DirectX, WDM, ASIO, are just a few of the windows acronyms for this. To
be fair, DirectX does include format negotiation in a style somewhat
similar to GStreamer, and while its appreciated by desktop developers on
windows for the same reason that gstreamer looks cool, the pro audio
developers prefer to avoid it.
> > so presumably you think that CoreAudio, whose API is twice the size of
> > JACK's and involves massively more complexity, also sucks?
> Considering I wasn't able to find a 10-line code file to output an audio
> stream with CoreAudio in my 5 minutes of googling, I'd say that it does
> indeed suck.
> Btw, for ALSA the first link was this:
> which, apart from the huge lot of setup commands, is reasonably short to
> get started.
> I'm not trying to tell you that there's any technical reason why JACK is
> The only thing that sucks about JACK is that getting started is extremely
> complicated compared to lots of other sound outputs.
the canonical example app for JACK was, against my wishes, "corrupted"
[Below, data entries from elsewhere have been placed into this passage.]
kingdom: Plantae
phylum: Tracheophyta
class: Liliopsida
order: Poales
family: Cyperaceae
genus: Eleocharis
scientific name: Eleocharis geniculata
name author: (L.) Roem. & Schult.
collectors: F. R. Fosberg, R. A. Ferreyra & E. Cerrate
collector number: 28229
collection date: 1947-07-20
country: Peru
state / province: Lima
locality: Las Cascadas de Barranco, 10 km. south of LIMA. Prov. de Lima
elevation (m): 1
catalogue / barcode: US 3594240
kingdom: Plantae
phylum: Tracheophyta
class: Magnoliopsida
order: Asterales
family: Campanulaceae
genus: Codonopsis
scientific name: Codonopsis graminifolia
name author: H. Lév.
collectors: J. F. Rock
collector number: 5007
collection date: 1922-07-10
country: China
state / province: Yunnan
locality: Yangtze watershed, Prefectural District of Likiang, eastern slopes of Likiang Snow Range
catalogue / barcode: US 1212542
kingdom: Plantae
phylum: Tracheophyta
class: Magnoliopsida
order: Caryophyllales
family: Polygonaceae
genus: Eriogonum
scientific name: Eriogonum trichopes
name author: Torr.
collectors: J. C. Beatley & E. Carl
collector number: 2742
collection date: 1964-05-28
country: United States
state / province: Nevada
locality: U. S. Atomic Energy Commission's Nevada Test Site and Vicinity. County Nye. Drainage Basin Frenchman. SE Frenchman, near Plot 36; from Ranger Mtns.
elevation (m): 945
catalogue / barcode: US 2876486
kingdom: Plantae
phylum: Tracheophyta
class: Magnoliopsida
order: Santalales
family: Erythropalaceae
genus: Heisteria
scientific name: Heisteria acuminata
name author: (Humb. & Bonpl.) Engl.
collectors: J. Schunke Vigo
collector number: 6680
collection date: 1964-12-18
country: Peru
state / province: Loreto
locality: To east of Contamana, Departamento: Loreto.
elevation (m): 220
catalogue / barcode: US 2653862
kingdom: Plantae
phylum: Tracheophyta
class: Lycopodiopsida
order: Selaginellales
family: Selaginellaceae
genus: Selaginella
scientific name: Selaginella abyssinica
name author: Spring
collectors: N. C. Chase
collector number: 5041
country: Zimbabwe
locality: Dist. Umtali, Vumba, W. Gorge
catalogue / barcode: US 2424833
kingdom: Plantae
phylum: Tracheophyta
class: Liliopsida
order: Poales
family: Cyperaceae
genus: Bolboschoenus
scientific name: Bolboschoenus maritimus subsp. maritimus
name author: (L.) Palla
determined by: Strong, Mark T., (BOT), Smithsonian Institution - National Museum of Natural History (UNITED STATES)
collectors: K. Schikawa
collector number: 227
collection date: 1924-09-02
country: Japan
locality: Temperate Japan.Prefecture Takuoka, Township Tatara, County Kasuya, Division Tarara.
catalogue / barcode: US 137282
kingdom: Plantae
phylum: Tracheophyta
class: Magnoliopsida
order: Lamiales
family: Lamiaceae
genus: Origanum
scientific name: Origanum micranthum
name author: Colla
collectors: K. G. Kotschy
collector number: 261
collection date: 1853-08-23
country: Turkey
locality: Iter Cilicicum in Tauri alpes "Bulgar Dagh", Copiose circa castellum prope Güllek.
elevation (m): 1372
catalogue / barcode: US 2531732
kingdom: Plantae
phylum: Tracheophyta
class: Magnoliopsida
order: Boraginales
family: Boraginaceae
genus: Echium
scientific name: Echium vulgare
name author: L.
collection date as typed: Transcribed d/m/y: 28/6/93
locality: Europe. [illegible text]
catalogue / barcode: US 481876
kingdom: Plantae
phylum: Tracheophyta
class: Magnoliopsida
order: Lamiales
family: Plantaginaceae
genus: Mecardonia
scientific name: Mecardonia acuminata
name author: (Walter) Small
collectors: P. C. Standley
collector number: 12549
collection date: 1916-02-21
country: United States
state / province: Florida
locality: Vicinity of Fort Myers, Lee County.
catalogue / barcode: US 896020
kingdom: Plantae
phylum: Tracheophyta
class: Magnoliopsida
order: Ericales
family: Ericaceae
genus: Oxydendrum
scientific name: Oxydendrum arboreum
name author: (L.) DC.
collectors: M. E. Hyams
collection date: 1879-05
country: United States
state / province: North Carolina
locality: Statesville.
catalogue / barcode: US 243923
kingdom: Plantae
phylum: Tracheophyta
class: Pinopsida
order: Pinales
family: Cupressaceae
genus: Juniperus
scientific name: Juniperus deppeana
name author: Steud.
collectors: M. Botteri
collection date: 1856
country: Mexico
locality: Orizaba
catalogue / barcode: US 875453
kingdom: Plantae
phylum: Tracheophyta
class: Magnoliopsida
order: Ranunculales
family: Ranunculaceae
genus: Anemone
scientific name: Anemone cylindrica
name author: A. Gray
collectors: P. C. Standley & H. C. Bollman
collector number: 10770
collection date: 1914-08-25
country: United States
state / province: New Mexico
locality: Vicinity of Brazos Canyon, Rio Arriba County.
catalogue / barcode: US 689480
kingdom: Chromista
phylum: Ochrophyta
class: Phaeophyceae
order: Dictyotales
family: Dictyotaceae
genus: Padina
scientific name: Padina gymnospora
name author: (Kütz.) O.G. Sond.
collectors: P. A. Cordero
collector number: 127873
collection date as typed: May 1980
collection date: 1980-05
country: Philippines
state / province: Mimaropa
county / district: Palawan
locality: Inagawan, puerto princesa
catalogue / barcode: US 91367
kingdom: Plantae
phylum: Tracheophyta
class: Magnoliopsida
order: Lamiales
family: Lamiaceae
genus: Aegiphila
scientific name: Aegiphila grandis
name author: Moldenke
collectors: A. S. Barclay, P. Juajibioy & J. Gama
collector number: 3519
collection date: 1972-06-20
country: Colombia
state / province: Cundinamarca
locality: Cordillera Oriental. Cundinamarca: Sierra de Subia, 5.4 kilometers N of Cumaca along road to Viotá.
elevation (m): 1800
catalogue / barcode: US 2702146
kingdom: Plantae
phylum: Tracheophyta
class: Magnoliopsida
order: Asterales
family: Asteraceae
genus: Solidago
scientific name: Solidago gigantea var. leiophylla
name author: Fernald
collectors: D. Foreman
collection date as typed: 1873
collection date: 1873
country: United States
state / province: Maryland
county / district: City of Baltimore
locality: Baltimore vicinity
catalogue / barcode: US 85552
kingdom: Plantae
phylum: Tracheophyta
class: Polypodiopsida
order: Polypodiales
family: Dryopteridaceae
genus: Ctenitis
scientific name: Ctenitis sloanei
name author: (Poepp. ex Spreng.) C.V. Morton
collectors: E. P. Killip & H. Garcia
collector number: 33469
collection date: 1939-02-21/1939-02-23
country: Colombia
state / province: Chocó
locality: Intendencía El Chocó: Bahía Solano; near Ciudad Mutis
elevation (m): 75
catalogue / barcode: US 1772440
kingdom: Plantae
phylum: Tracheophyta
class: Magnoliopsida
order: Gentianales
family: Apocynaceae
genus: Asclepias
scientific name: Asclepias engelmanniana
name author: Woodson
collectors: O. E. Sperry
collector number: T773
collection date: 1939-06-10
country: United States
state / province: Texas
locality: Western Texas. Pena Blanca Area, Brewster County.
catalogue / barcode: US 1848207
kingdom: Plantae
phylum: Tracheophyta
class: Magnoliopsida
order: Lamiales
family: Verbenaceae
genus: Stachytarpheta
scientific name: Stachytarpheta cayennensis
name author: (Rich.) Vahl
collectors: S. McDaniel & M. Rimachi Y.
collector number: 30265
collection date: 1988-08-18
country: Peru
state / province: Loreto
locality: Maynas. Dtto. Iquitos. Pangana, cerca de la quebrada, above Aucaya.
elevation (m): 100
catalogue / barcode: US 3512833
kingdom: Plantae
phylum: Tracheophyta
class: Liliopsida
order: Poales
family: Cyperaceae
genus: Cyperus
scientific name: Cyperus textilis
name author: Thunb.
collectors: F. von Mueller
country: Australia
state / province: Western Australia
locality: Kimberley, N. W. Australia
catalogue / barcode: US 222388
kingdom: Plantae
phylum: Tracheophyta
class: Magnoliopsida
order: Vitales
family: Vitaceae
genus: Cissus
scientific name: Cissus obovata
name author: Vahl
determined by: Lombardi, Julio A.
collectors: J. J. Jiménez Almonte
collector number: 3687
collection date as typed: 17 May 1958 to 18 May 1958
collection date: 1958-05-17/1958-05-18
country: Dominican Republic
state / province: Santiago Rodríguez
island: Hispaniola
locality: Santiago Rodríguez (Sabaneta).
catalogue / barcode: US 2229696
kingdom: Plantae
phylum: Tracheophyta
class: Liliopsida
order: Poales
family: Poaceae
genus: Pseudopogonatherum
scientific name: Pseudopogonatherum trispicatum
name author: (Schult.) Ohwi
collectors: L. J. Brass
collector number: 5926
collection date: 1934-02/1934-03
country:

to include transport control, which is very regrettable. the older
version, and its even simpler twin, jack_monitor, which copies its
inputs to its outputs, is half the size of the ALSA example above.
> And as long as that
> is the case, noone will take JACK as the first choice for audio output
> unless they write their app for JACK.
i've said over and over that i don't want desktop media to write for
JACK. i've been at DAM meetings telling people that gstreamer and/or
pulseaudio are much better ideas. but as i've also said, i want people
to use a callback ("pull") style API because it is the *only* model that
can unify the pro and desktop media worlds. and yes, that involves a
little bit more background - you have to understand what a callback is.
this doesn't seem to have impeded dozens or even hundreds of mostly very
inexperienced OS X freeware developers from cooking up neat little apps,
and i don't see why it should be a burden on linux.
> PS: The pull model used by non-blocking file descriptors is perfectly
> fine. ESD and OSS support that model.
but they do not require it, and because they support
open/read/write/close and because this perceived to be easier by so many
*nix developers, we end up with two worlds - apps written around
pull-requiring APIs and apps based on a push model.